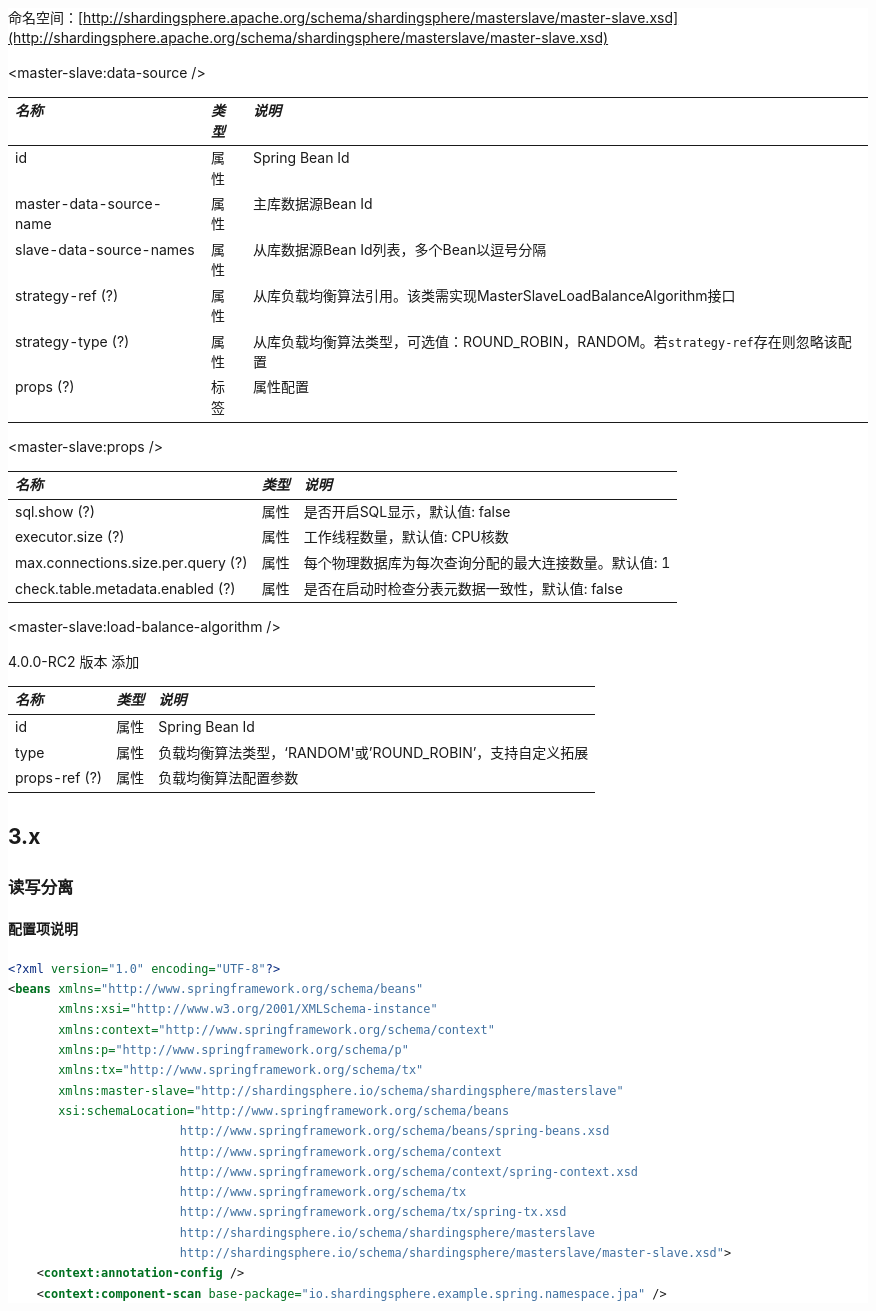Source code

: 命名空间：[http://shardingsphere.apache.org/schema/shardingsphere/masterslave/master-slave.xsd](http://shardingsphere.apache.org/schema/shardingsphere/masterslave/master-slave.xsd)

\<master-slave:data-source />

| *名称*                  | *类型* | *说明*                                                       |
| :---------------------- | :----- | :----------------------------------------------------------- |
| id                      | 属性   | Spring Bean Id                                               |
| master-data-source-name | 属性   | 主库数据源Bean Id                                            |
| slave-data-source-names | 属性   | 从库数据源Bean Id列表，多个Bean以逗号分隔                    |
| strategy-ref (?)        | 属性   | 从库负载均衡算法引用。该类需实现MasterSlaveLoadBalanceAlgorithm接口 |
| strategy-type (?)       | 属性   | 从库负载均衡算法类型，可选值：ROUND_ROBIN，RANDOM。若`strategy-ref`存在则忽略该配置 |
| props (?)               | 标签   | 属性配置                                                     |

\<master-slave:props />

| *名称*                             | *类型* | *说明*                                                |
| :--------------------------------- | :----- | :---------------------------------------------------- |
| sql.show (?)                       | 属性   | 是否开启SQL显示，默认值: false                        |
| executor.size (?)                  | 属性   | 工作线程数量，默认值: CPU核数                         |
| max.connections.size.per.query (?) | 属性   | 每个物理数据库为每次查询分配的最大连接数量。默认值: 1 |
| check.table.metadata.enabled (?)   | 属性   | 是否在启动时检查分表元数据一致性，默认值: false       |

\<master-slave:load-balance-algorithm />

4.0.0-RC2 版本 添加

| *名称*        | *类型* | *说明*                                                    |
| :------------ | :----- | :-------------------------------------------------------- |
| id            | 属性   | Spring Bean Id                                            |
| type          | 属性   | 负载均衡算法类型，‘RANDOM'或’ROUND_ROBIN’，支持自定义拓展 |
| props-ref (?) | 属性   | 负载均衡算法配置参数                                      |

## 3.x

### 读写分离

#### 配置项说明

```xml
<?xml version="1.0" encoding="UTF-8"?>
<beans xmlns="http://www.springframework.org/schema/beans"
       xmlns:xsi="http://www.w3.org/2001/XMLSchema-instance"
       xmlns:context="http://www.springframework.org/schema/context"
       xmlns:p="http://www.springframework.org/schema/p"
       xmlns:tx="http://www.springframework.org/schema/tx"
       xmlns:master-slave="http://shardingsphere.io/schema/shardingsphere/masterslave"
       xsi:schemaLocation="http://www.springframework.org/schema/beans 
                        http://www.springframework.org/schema/beans/spring-beans.xsd 
                        http://www.springframework.org/schema/context 
                        http://www.springframework.org/schema/context/spring-context.xsd
                        http://www.springframework.org/schema/tx 
                        http://www.springframework.org/schema/tx/spring-tx.xsd
                        http://shardingsphere.io/schema/shardingsphere/masterslave  
                        http://shardingsphere.io/schema/shardingsphere/masterslave/master-slave.xsd">
    <context:annotation-config />
    <context:component-scan base-package="io.shardingsphere.example.spring.namespace.jpa" />
```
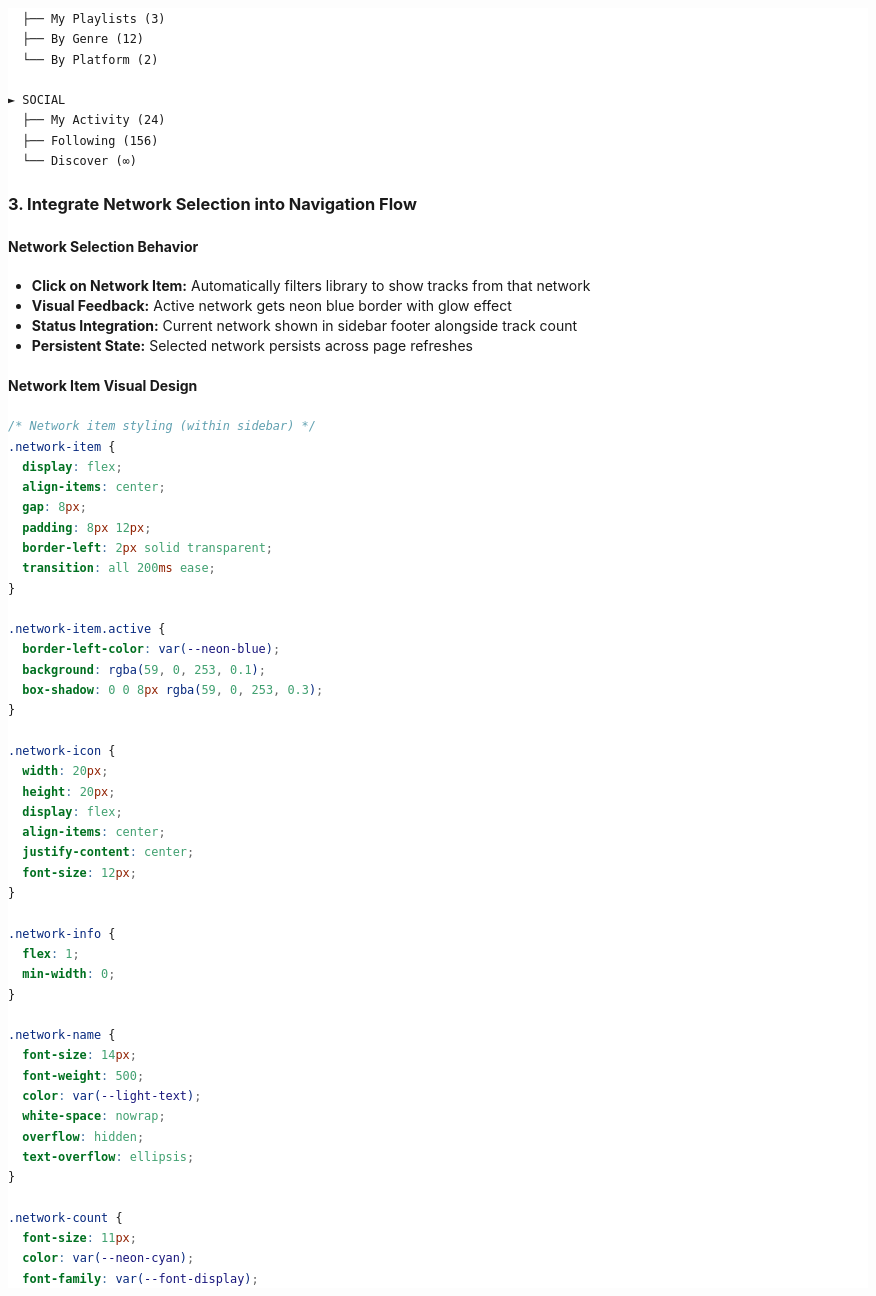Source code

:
 ```
  ├── My Playlists (3)
  ├── By Genre (12)
  └── By Platform (2)

► SOCIAL
  ├── My Activity (24)
  ├── Following (156)
  └── Discover (∞)
```

### 3. Integrate Network Selection into Navigation Flow

#### Network Selection Behavior
- **Click on Network Item:** Automatically filters library to show tracks from that network
- **Visual Feedback:** Active network gets neon blue border with glow effect
- **Status Integration:** Current network shown in sidebar footer alongside track count
- **Persistent State:** Selected network persists across page refreshes

#### Network Item Visual Design
```css
/* Network item styling (within sidebar) */
.network-item {
  display: flex;
  align-items: center;
  gap: 8px;
  padding: 8px 12px;
  border-left: 2px solid transparent;
  transition: all 200ms ease;
}

.network-item.active {
  border-left-color: var(--neon-blue);
  background: rgba(59, 0, 253, 0.1);
  box-shadow: 0 0 8px rgba(59, 0, 253, 0.3);
}

.network-icon {
  width: 20px;
  height: 20px;
  display: flex;
  align-items: center;
  justify-content: center;
  font-size: 12px;
}

.network-info {
  flex: 1;
  min-width: 0;
}

.network-name {
  font-size: 14px;
  font-weight: 500;
  color: var(--light-text);
  white-space: nowrap;
  overflow: hidden;
  text-overflow: ellipsis;
}

.network-count {
  font-size: 11px;
  color: var(--neon-cyan);
  font-family: var(--font-display);
```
________________________________________
# [Problem to work on]
Every line of the material above that includes the string "color" is required.

# [Written response]
  border-left-color: var(--neon-blue);
  color: var(--light-text);
  color: var(--neon-cyan);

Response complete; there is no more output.